Your objective =>
Using the listing below, retype exactly the lines starting at the one with "OCHRANA OSOBNÍCH ÚDAJŮ" and ending at the one with "mismos grupos de", and include both.

Material to process =>
-- -- --
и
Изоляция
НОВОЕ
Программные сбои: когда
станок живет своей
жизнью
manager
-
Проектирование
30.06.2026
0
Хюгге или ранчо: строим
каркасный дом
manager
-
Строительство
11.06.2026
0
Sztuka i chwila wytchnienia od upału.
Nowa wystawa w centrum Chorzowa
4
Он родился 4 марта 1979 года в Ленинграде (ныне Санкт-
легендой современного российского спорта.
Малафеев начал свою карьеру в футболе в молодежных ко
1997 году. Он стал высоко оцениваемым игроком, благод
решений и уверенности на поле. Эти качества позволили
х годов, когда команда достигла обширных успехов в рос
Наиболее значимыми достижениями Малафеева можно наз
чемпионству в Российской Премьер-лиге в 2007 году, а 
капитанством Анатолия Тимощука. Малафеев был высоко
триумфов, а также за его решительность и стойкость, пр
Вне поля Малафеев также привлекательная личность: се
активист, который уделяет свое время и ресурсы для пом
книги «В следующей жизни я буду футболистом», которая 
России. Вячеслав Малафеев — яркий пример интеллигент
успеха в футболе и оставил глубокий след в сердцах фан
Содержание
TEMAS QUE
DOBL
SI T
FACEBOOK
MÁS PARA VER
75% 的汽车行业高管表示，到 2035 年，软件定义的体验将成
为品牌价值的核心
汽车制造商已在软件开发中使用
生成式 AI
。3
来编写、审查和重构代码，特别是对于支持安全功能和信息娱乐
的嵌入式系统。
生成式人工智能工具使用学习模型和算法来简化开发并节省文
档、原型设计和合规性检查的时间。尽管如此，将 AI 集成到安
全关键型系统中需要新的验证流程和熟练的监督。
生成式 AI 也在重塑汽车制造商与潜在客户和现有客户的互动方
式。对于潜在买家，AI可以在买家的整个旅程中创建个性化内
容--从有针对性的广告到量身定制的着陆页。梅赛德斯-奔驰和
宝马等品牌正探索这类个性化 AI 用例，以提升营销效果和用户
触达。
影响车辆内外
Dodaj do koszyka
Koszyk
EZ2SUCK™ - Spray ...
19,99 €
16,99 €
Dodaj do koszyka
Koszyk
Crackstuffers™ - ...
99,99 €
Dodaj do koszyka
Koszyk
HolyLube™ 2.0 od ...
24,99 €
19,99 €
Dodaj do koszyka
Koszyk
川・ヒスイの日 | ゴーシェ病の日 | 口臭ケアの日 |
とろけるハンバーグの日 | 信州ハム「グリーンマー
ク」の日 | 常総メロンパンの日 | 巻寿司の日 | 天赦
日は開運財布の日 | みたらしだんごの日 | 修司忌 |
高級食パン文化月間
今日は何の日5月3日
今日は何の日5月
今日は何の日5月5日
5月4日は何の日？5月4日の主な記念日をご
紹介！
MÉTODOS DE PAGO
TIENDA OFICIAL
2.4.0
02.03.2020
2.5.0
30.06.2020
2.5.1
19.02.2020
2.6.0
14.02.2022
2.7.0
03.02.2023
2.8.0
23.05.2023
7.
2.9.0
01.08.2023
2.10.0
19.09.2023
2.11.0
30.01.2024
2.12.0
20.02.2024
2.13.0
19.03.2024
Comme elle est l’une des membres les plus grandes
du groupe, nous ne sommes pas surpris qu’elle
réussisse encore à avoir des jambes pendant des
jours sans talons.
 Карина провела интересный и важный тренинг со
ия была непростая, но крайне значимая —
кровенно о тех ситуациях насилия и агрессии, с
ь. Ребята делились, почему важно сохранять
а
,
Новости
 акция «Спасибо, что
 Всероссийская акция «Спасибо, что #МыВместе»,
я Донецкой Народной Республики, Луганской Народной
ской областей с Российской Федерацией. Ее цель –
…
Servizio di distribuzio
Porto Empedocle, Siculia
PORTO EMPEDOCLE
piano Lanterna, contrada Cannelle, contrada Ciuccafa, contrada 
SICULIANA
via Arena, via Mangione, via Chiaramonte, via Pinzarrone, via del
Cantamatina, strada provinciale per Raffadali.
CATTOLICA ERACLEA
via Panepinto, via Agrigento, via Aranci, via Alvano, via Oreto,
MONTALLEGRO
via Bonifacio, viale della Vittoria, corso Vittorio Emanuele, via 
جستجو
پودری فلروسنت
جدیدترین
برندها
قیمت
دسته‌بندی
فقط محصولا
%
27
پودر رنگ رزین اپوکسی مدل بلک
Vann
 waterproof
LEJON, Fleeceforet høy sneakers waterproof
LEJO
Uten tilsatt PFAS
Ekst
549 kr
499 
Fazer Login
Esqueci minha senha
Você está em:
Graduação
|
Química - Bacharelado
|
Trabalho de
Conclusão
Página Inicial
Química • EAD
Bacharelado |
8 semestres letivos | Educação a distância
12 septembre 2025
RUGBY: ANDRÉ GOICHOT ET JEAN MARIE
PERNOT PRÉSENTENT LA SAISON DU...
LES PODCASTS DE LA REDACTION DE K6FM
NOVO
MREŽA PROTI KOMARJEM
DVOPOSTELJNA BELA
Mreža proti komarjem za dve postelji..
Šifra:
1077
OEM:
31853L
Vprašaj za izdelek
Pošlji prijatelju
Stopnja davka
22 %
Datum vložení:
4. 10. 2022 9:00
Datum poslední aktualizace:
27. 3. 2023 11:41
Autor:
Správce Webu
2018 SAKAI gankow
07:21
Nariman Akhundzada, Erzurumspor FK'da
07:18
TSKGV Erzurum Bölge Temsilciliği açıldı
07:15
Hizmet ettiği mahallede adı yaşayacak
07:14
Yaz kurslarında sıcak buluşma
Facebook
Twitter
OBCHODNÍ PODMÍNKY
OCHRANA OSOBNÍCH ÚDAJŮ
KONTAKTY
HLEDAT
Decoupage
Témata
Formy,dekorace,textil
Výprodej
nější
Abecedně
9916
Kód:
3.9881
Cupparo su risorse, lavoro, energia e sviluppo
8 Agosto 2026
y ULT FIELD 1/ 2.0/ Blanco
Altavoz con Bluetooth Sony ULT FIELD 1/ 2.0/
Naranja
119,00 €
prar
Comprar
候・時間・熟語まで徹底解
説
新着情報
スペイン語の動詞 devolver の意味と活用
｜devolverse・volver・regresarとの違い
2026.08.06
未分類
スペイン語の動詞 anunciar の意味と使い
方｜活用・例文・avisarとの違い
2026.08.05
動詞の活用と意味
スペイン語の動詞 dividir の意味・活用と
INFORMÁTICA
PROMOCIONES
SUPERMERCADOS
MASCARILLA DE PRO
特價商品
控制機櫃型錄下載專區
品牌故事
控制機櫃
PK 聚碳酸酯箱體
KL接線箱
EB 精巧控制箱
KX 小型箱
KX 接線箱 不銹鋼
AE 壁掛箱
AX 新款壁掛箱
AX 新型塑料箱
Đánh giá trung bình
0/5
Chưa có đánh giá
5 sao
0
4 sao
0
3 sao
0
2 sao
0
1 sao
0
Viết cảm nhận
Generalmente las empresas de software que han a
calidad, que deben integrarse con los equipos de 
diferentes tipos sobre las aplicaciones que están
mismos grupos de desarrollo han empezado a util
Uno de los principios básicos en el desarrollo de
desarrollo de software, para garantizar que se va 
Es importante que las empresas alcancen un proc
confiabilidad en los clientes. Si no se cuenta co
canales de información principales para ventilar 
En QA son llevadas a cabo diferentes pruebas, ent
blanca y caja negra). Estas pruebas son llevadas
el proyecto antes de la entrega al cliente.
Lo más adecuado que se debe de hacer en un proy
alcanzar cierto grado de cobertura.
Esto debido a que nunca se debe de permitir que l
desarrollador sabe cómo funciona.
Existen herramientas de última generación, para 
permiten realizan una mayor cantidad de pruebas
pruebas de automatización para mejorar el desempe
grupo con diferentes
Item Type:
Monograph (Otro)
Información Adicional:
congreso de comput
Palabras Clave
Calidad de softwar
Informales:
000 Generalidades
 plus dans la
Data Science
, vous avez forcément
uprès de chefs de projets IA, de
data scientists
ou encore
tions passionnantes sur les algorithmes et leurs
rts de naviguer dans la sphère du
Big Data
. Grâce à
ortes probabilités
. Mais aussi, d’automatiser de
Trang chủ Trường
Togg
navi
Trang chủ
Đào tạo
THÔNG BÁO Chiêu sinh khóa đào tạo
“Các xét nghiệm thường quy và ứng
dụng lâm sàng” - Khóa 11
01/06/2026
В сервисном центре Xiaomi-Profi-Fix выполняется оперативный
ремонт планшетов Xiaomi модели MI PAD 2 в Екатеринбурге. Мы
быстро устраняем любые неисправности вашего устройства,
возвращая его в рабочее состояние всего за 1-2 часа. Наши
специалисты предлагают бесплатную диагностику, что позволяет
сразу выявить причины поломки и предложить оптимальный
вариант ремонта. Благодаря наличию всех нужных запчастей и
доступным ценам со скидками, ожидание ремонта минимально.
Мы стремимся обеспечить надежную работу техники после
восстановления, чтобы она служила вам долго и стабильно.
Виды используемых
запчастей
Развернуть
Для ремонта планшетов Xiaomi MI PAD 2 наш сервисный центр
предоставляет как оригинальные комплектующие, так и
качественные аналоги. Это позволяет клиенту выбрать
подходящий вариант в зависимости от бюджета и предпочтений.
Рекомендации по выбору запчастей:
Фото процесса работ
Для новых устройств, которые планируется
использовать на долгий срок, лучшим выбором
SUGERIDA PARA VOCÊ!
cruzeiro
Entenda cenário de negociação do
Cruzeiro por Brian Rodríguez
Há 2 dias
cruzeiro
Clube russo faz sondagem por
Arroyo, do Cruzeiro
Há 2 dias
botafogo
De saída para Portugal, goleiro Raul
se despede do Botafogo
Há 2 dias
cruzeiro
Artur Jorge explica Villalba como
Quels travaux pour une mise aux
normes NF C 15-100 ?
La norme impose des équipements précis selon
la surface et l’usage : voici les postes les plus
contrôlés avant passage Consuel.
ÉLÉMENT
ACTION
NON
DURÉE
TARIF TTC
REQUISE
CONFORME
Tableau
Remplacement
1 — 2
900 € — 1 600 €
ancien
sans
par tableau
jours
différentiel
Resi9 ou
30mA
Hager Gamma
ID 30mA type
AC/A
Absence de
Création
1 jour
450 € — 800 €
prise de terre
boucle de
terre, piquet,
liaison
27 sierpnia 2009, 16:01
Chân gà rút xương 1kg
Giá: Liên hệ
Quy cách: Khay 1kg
-- -- --
Result of the exercise =>
OCHRANA OSOBNÍCH ÚDAJŮ
KONTAKTY
HLEDAT
Decoupage
Témata
Formy,dekorace,textil
Výprodej
nější
Abecedně
9916
Kód:
3.9881
Cupparo su risorse, lavoro, energia e sviluppo
8 Agosto 2026
y ULT FIELD 1/ 2.0/ Blanco
Altavoz con Bluetooth Sony ULT FIELD 1/ 2.0/
Naranja
119,00 €
prar
Comprar
候・時間・熟語まで徹底解
説
新着情報
スペイン語の動詞 devolver の意味と活用
｜devolverse・volver・regresarとの違い
2026.08.06
未分類
スペイン語の動詞 anunciar の意味と使い
方｜活用・例文・avisarとの違い
2026.08.05
動詞の活用と意味
スペイン語の動詞 dividir の意味・活用と
INFORMÁTICA
PROMOCIONES
SUPERMERCADOS
MASCARILLA DE PRO
特價商品
控制機櫃型錄下載專區
品牌故事
控制機櫃
PK 聚碳酸酯箱體
KL接線箱
EB 精巧控制箱
KX 小型箱
KX 接線箱 不銹鋼
AE 壁掛箱
AX 新款壁掛箱
AX 新型塑料箱
Đánh giá trung bình
0/5
Chưa có đánh giá
5 sao
0
4 sao
0
3 sao
0
2 sao
0
1 sao
0
Viết cảm nhận
Generalmente las empresas de software que han a
calidad, que deben integrarse con los equipos de 
diferentes tipos sobre las aplicaciones que están
mismos grupos de desarrollo han empezado a util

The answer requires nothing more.